▶ [To do]:
A: Print the passage of the small-farming discussion below that runs from "I'm thinking way" up to and including "little extra income.".
B: Pick up the discussion about small-scale farming below and continue it from its last sentence.

▶ [Document excerpt]:
Debate me, or whatever.
I'm thinking way smaller scale. Not making money off the crops, but actually growing, eating, and preserving most of them for personal use. Something like 20-40 acres with a dozen pigs, 20 chickens, and maybe a few cows could generate enough food for a family. Chickens are real cheap and mature pretty quick. Rabbits are great too.
Yeah, beyond that, I'm not real sure on ongoing costs like animal feed or electricity to run the wells for water. Adding 40 solar panels would cover the power bill plus get a some money back from the power company for a little extra income.
I don't see it making money, but instead providing a safety net. If the power grid goes down, grocery store shelves never get stocked, your retirement fund fails, you'll have food onsite.
Even still, you're at the mercy of the Mother Nature with your crops. Plant too early and lose them to a fall heat wave or late frost in the spring. Insects destroying your crop because it rained for a week and a half straight and you couldn't put out anything to stop them. Tree falls and takes out your fences and your livestock escapes. Coyotes attack your herd and kill that year's calves. There are so many variables in farming that make it one of the risker professions to be in. If you're a prepper I sincerely hope you have the skills required for farming because it isn't just drive a tractor around and planting. They have to have carpentry skills, welding skills, be a mechanic, understand chemicals, electrical skills, and plumbing (that's just off the top of my head, there are probably more). Probably be better off being a good hunter and growing a vegetable garden. Oh and you have to be stubborn as a mule.

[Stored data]

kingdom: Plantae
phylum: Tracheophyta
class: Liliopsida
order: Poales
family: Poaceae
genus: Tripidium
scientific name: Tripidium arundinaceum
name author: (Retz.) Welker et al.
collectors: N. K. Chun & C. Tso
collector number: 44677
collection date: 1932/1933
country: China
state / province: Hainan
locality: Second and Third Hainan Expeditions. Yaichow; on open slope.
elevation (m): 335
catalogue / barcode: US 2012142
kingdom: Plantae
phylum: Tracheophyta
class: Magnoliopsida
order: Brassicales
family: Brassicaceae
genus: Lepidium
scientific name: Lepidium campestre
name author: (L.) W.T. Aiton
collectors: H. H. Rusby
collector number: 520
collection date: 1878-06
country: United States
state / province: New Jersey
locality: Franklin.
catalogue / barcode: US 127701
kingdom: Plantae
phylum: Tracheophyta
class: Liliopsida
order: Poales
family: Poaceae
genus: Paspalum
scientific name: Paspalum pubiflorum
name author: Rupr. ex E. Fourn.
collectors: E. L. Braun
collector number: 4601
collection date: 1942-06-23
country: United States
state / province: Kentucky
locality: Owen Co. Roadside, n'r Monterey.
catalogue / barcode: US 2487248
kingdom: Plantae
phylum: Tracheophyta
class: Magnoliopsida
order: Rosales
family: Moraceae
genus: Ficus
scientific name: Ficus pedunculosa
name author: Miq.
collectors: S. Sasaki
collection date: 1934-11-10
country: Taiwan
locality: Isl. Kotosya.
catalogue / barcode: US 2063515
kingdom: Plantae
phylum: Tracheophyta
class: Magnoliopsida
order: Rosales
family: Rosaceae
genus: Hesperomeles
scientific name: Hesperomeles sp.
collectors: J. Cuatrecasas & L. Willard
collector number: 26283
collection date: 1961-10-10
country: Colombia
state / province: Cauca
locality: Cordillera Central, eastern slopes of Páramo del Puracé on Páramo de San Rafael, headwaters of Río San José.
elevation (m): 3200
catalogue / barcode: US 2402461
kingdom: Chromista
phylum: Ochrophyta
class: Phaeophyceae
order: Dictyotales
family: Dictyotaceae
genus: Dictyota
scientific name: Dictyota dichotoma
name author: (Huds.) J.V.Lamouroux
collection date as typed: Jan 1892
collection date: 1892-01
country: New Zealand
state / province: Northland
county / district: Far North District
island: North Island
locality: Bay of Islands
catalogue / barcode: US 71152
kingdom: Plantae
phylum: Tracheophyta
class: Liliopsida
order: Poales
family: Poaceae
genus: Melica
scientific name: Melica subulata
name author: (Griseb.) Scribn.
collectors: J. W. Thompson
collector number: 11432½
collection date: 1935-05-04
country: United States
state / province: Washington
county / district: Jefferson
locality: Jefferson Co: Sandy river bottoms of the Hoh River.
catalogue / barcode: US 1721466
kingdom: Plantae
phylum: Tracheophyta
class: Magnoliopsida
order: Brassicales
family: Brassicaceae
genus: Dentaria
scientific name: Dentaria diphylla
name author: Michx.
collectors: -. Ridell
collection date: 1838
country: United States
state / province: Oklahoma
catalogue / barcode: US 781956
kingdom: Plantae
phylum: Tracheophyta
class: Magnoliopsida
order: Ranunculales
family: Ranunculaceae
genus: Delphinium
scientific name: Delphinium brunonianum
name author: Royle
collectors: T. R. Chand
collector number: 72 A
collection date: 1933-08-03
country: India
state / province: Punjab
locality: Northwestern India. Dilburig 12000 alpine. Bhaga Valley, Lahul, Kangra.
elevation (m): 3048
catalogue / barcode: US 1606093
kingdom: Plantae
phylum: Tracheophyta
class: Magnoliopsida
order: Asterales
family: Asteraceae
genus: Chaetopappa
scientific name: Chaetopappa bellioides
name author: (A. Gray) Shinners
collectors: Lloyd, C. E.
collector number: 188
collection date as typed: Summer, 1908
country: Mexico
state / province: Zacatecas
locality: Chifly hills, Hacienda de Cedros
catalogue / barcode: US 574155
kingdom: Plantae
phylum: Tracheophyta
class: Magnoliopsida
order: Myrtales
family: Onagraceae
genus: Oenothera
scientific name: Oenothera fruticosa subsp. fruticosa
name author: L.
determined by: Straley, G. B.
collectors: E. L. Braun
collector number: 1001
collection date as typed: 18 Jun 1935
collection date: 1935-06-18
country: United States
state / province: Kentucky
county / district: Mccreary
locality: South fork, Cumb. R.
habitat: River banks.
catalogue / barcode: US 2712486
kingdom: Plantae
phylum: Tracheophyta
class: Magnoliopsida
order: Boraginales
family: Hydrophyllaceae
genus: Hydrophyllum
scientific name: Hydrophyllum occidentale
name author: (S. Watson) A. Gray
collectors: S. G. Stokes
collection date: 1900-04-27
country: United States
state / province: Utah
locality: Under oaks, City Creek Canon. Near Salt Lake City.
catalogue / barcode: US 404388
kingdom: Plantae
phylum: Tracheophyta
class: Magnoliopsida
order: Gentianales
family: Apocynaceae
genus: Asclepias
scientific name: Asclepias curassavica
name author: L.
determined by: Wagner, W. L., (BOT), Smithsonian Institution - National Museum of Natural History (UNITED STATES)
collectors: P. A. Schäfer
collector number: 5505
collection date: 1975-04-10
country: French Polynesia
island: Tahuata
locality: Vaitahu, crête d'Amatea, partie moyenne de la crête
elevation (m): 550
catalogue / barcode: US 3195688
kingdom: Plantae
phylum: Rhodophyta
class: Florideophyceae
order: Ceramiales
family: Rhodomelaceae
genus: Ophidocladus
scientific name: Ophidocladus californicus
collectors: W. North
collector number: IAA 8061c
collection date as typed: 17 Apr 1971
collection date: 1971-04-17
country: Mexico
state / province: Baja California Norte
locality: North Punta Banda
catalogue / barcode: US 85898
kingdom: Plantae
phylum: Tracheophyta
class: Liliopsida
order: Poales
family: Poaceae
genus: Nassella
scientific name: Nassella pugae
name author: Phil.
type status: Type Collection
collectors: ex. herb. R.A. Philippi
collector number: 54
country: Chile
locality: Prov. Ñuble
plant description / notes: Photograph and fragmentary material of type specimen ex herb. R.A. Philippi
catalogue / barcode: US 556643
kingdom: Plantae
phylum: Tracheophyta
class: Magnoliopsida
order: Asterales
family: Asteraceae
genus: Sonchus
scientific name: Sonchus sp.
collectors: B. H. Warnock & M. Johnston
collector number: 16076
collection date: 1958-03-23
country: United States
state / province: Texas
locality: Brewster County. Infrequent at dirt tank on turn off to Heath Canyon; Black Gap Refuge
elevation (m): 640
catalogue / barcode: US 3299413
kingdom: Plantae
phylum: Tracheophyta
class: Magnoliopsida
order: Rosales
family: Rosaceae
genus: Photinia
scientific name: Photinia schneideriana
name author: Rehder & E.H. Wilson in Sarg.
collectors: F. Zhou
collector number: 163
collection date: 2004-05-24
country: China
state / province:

▶ [Task answers]:
A:
I'm thinking way smaller scale. Not making money off the crops, but actually growing, eating, and preserving most of them for personal use. Something like 20-40 acres with a dozen pigs, 20 chickens, and maybe a few cows could generate enough food for a family. Chickens are real cheap and mature pretty quick. Rabbits are great too.
Yeah, beyond that, I'm not real sure on ongoing costs like animal feed or electricity to run the wells for water. Adding 40 solar panels would cover the power bill plus get a some money back from the power company for a little extra income.

B:
That's a far fetched scenario for idealist or "preppers" though and full of risks on a normal scenario (or will you be paying your medical bills in eggs). I'd personally rather use the 401k money and just buy those supplies cheap and easy and enjoy my pension by having the freedom to do whatever I want, where ever I want.
i think you severely underestimate modern farming, the investments it takes to start a modernfarm are very high. The profit margins are low and under pressure, the cropyields uncertain, insurance unaffordable etc etc
You become a farmer because your dad was one, not because you want to get rich!